> WHAT IS ASKED
a. In the power steering thread, reproduce the passage that begins at the words "Then what you" and stops after "you without it.", with "hacksaw" changed to "grind".
b. Summarize the power steering thread in two sentences.

> SELECTED EXCERPT
________________________________________

# Remove power steering increase gas mileage ?



## lonewolf (Jun 12, 2012)

Power steering I heard increases the amount of gas used by 5% why not remove it ?


----------



## andrewf (Mar 1, 2010)

The first result when I google 'power steering' is wikipedia.



> Power steering helps drivers steer vehicles by augmenting steering effort of the steering wheel. Hydraulic or electric actuators add controlled energy to the steering mechanism, so the driver needs to provide only modest effort regardless of conditions. Power steering helps considerably when a vehicle is stopped or moving slowly. Also, power steering provides some feedback of forces acting on the front wheels to give an ongoing sense of how the wheels are interacting with the road; this is typically called "rοad feel".


In other words, it makes it easier and more pleasant to drive. Why put A/C in cars?


----------



## Dmoney (Apr 28, 2011)

Walking reduces gas consumption by 100%...

Wouldn't want to walk 500Km's though


----------



## crazyjackcsa (Aug 8, 2010)

You make me giggle lonewolf. Ever driven a car without power steering? Fun times. You're looking at less than a 5hp draw to run a power steering pump. It's why most are still hydraulic pumps, the savings by switching to an electric set up are minimal. 

How about pull the AC? And the heater, who needs windshield wipers anyway? Seats are for losers. Interior panels are dead weight. Window regulators can go to. Air bags, side impact bracing, side view mirrors, hell I can keep going. 

Then what you do is find every single nut and bolt and hacksaw off the threads you don't need. Tear the motor down and pull two pistons out/seal the intake valves shut.

Then you take a look at all the "modifications" you've done. Scrap the car. Buy a bike, or horse.


----------



## callyhan (Dec 7, 2010)

I had problems with the power steering lines on my camry last year. Even with the power steering at maybe 85% I nearly pulled my shoulder trying to turn corners, parking would cripple you without it.


----------



## Square Root (Jan 30, 2010)

Some newer cars have electric power steering. My new X3 has it but it tends to deaden the steering feel. Not sure I like it.


----------



## andrewf (Mar 1, 2010)

Electric power steering is actually becoming pretty common in new cars.


----------



## lonewolf (Jun 12, 2012)

crazyjackcsa, Iam happy I was able to make you giggle. I think your right its not worth it

I have driven a car without power steering but they were older & designed without power steering & had biger steering wheels. I felt in control just as much as I would with power steering. @ very slow speeds or @ a stop such as parrallel parking the steering wheel was a little more work to turn though.

When I googled remove power steering for better gas mileage I was surprised @ how many are doing it & putting on bigger steering wheels. Some guys are removing the air conditioner fans when the air conditioner is not needed in the cooler weather


----------



## lonewolf (Jun 12, 2012)

Should have said according to the guys doing it. The fan does not need to be removed. Just take off the blades of the fan for the cool weather then put them back on for when the air conditioner is needed.


----------



## OhGreatGuru (May 24, 2009)

This could become a very long debate on the difference between whether it is possible to make major mechanical alterations to a highly engineered piece of equipment and whether it is wise to do so.

________________________________________

> COLLECTED MATERIAL
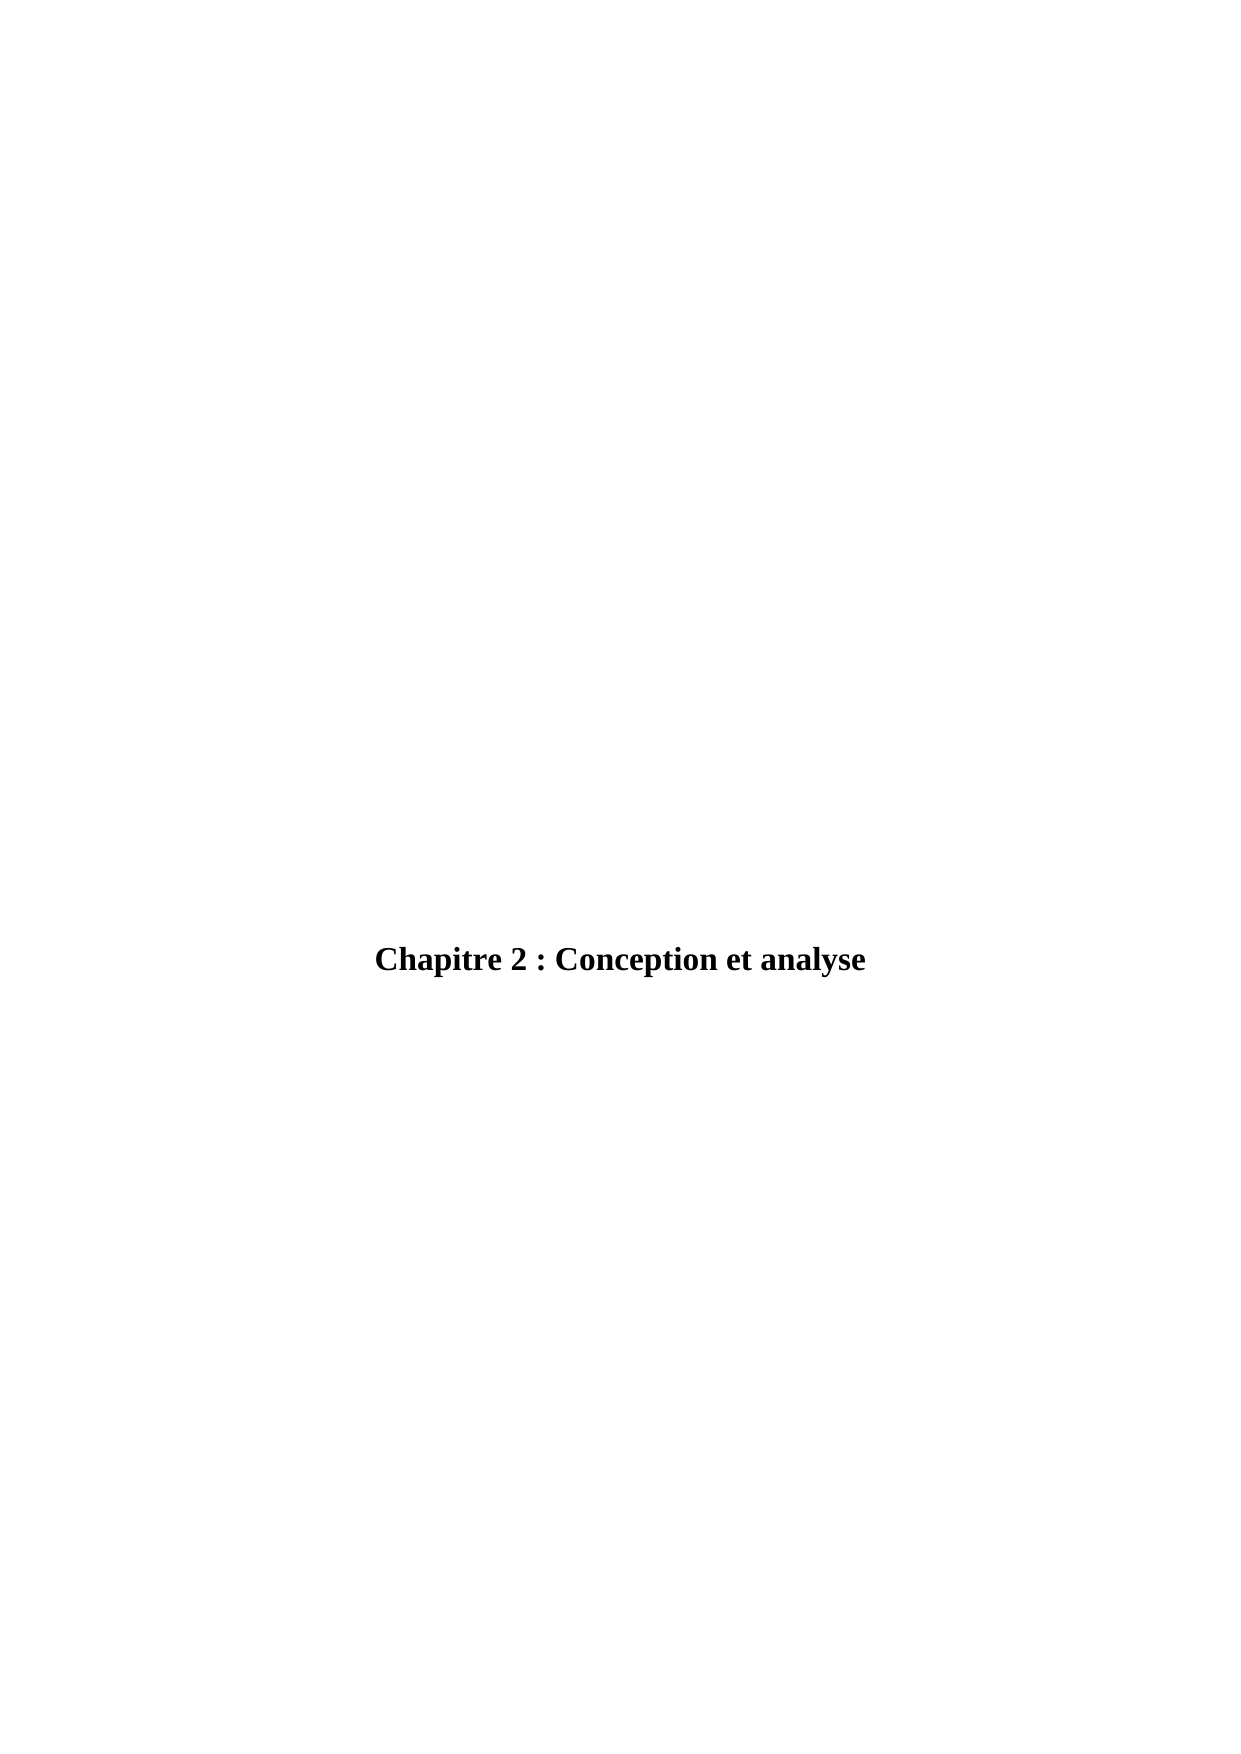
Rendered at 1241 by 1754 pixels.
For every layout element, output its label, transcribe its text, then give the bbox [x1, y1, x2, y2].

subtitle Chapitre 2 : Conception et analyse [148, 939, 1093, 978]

________________________________________

> SOLUTIONS
a.
Then what you do is find every single nut and bolt and grind off the threads you don't need. Tear the motor down and pull two pistons out/seal the intake valves shut.

Then you take a look at all the "modifications" you've done. Scrap the car. Buy a bike, or horse.


----------



## callyhan (Dec 7, 2010)

I had problems with the power steering lines on my camry last year. Even with the power steering at maybe 85% I nearly pulled my shoulder trying to turn corners, parking would cripple you without it.

b. A poster asks why not remove power steering if it increases gas use by 5%, and others reply that it makes driving easier, draws less than 5hp, and that parking would cripple you without it. The original poster then agrees it is not worth it, though he notes that many people are removing it and putting on bigger steering wheels.